ABOUT THIS TASK: Below are some records. Return exactly their lines from the one containing "200 318 1112" through the one containing "341 504 7344", and drop the pictures.

EXERCISE DATA:

****************

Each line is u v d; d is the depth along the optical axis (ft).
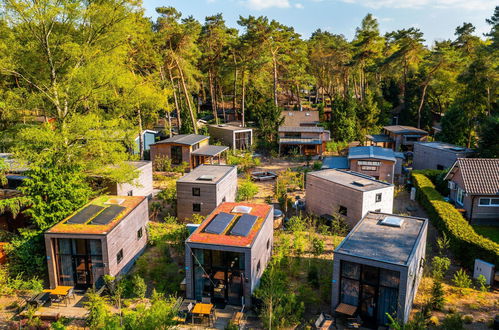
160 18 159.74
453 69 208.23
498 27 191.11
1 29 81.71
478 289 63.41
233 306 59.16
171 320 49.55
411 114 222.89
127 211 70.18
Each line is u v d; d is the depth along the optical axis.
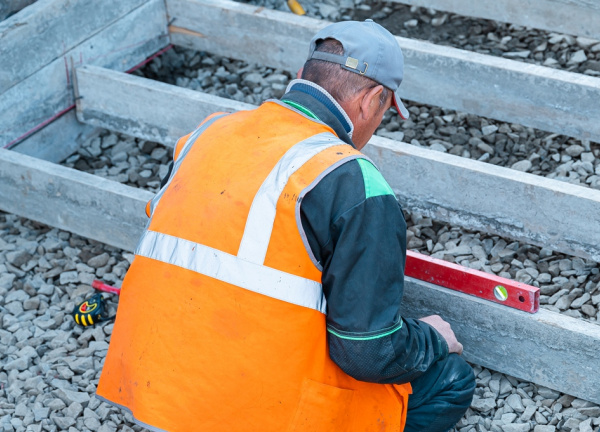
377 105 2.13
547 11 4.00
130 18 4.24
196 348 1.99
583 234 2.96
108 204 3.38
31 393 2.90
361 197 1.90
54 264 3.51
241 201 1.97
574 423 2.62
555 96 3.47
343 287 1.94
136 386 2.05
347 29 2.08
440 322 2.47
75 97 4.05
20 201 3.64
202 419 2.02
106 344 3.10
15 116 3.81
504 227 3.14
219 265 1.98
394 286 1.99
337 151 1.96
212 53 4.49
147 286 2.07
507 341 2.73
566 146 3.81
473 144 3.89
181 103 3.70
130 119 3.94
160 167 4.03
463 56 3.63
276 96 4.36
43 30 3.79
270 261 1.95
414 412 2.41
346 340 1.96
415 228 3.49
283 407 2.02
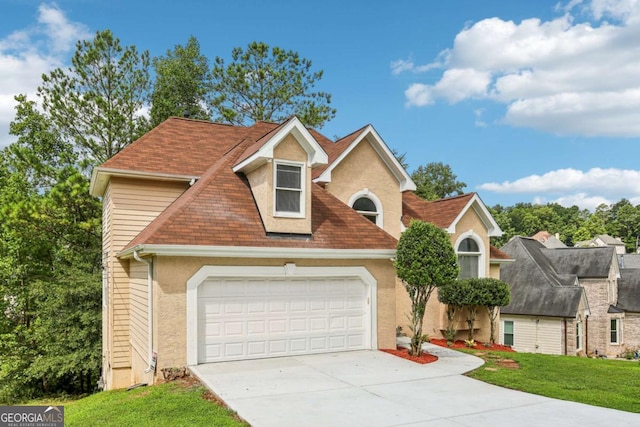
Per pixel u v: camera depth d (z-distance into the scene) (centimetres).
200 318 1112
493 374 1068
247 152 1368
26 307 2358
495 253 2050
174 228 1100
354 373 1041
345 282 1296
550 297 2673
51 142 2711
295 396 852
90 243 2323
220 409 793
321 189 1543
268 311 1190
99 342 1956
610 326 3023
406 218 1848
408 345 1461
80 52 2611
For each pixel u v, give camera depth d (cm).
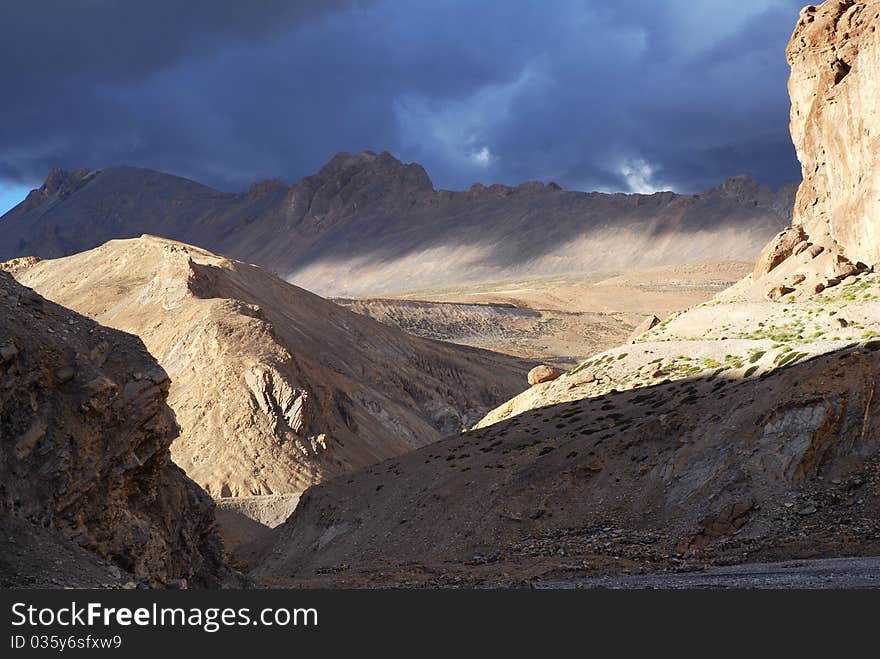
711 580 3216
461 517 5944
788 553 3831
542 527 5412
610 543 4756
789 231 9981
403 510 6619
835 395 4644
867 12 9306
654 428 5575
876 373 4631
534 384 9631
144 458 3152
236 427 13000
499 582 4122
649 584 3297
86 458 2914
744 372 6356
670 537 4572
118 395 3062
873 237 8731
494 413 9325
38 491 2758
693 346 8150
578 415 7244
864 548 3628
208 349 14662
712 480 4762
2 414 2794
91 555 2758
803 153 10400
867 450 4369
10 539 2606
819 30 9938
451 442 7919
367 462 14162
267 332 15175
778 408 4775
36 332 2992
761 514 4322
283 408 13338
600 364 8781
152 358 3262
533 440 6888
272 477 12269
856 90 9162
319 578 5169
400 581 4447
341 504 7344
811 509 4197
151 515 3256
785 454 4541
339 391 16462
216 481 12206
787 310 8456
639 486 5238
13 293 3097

****************

RESPONSE TO THIS EXERCISE:
200 318 1112
493 374 1068
247 152 1368
26 307 2358
495 253 2050
174 228 1100
354 373 1041
345 282 1296
550 297 2673
51 142 2711
295 396 852
90 243 2323
220 409 793
321 189 1543
268 311 1190
99 342 1956
610 326 3023
406 218 1848
408 345 1461
80 52 2611
For each pixel u v, give camera depth d (cm).
711 580 3216
461 517 5944
788 553 3831
542 527 5412
610 543 4756
789 231 9981
403 510 6619
835 395 4644
867 12 9306
654 428 5575
876 373 4631
534 384 9631
144 458 3152
236 427 13000
499 582 4122
649 584 3297
86 458 2914
744 372 6356
670 537 4572
118 395 3062
873 237 8731
494 413 9325
38 491 2758
693 346 8150
578 415 7244
864 548 3628
208 349 14662
712 480 4762
2 414 2794
91 555 2758
803 153 10400
867 450 4369
10 539 2606
819 30 9938
451 442 7919
367 462 14162
267 332 15175
778 408 4775
36 332 2992
761 514 4322
283 408 13338
600 364 8781
152 358 3262
533 440 6888
272 477 12269
856 90 9162
319 578 5169
400 581 4447
341 504 7344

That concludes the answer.